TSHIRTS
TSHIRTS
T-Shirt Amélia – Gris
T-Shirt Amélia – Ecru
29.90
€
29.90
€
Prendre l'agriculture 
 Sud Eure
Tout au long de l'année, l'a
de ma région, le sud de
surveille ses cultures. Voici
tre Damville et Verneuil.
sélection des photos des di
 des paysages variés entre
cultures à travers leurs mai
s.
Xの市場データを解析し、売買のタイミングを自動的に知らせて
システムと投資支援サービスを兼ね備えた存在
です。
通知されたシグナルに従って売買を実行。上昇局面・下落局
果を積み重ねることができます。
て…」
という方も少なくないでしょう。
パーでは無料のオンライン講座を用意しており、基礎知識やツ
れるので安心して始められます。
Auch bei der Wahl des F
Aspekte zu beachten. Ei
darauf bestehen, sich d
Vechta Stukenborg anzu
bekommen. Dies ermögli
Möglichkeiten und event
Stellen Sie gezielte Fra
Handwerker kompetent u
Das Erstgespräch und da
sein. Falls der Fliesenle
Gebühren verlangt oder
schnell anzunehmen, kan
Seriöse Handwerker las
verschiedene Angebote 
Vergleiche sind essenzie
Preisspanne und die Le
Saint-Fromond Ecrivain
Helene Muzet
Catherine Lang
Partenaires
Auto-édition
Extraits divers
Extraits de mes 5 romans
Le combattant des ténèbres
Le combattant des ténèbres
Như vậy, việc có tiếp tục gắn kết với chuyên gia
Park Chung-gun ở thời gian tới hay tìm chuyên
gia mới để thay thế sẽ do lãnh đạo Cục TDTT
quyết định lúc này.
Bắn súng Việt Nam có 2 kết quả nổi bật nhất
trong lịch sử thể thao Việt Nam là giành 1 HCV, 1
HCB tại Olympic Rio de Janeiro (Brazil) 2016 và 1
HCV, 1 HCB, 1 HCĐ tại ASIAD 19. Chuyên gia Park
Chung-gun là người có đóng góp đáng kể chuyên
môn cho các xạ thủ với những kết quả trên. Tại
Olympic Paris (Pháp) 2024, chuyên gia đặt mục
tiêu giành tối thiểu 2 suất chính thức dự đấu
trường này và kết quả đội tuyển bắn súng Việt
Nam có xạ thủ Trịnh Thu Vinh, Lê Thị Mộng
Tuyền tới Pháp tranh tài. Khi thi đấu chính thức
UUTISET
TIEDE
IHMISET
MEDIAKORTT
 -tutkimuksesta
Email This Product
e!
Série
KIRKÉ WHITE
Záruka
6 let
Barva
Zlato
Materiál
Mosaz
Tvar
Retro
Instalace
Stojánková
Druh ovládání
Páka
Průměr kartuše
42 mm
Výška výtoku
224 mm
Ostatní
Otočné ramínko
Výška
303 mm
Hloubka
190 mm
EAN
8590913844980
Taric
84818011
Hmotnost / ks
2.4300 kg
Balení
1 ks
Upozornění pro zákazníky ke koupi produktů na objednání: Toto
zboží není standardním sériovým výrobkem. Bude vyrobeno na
^^^^
• _Brief_: Could you transcribe the records in full, exactly?

• _Written reply_:
TSHIRTS
TSHIRTS
T-Shirt Amélia – Gris
T-Shirt Amélia – Ecru
29.90
€
29.90
€
Prendre l'agriculture 
 Sud Eure
Tout au long de l'année, l'a
de ma région, le sud de
surveille ses cultures. Voici
tre Damville et Verneuil.
sélection des photos des di
 des paysages variés entre
cultures à travers leurs mai
s.
Xの市場データを解析し、売買のタイミングを自動的に知らせて
システムと投資支援サービスを兼ね備えた存在
です。
通知されたシグナルに従って売買を実行。上昇局面・下落局
果を積み重ねることができます。
て…」
という方も少なくないでしょう。
パーでは無料のオンライン講座を用意しており、基礎知識やツ
れるので安心して始められます。
Auch bei der Wahl des F
Aspekte zu beachten. Ei
darauf bestehen, sich d
Vechta Stukenborg anzu
bekommen. Dies ermögli
Möglichkeiten und event
Stellen Sie gezielte Fra
Handwerker kompetent u
Das Erstgespräch und da
sein. Falls der Fliesenle
Gebühren verlangt oder
schnell anzunehmen, kan
Seriöse Handwerker las
verschiedene Angebote 
Vergleiche sind essenzie
Preisspanne und die Le
Saint-Fromond Ecrivain
Helene Muzet
Catherine Lang
Partenaires
Auto-édition
Extraits divers
Extraits de mes 5 romans
Le combattant des ténèbres
Le combattant des ténèbres
Như vậy, việc có tiếp tục gắn kết với chuyên gia
Park Chung-gun ở thời gian tới hay tìm chuyên
gia mới để thay thế sẽ do lãnh đạo Cục TDTT
quyết định lúc này.
Bắn súng Việt Nam có 2 kết quả nổi bật nhất
trong lịch sử thể thao Việt Nam là giành 1 HCV, 1
HCB tại Olympic Rio de Janeiro (Brazil) 2016 và 1
HCV, 1 HCB, 1 HCĐ tại ASIAD 19. Chuyên gia Park
Chung-gun là người có đóng góp đáng kể chuyên
môn cho các xạ thủ với những kết quả trên. Tại
Olympic Paris (Pháp) 2024, chuyên gia đặt mục
tiêu giành tối thiểu 2 suất chính thức dự đấu
trường này và kết quả đội tuyển bắn súng Việt
Nam có xạ thủ Trịnh Thu Vinh, Lê Thị Mộng
Tuyền tới Pháp tranh tài. Khi thi đấu chính thức
UUTISET
TIEDE
IHMISET
MEDIAKORTT
 -tutkimuksesta
Email This Product
e!
Série
KIRKÉ WHITE
Záruka
6 let
Barva
Zlato
Materiál
Mosaz
Tvar
Retro
Instalace
Stojánková
Druh ovládání
Páka
Průměr kartuše
42 mm
Výška výtoku
224 mm
Ostatní
Otočné ramínko
Výška
303 mm
Hloubka
190 mm
EAN
8590913844980
Taric
84818011
Hmotnost / ks
2.4300 kg
Balení
1 ks
Upozornění pro zákazníky ke koupi produktů na objednání: Toto
zboží není standardním sériovým výrobkem. Bude vyrobeno na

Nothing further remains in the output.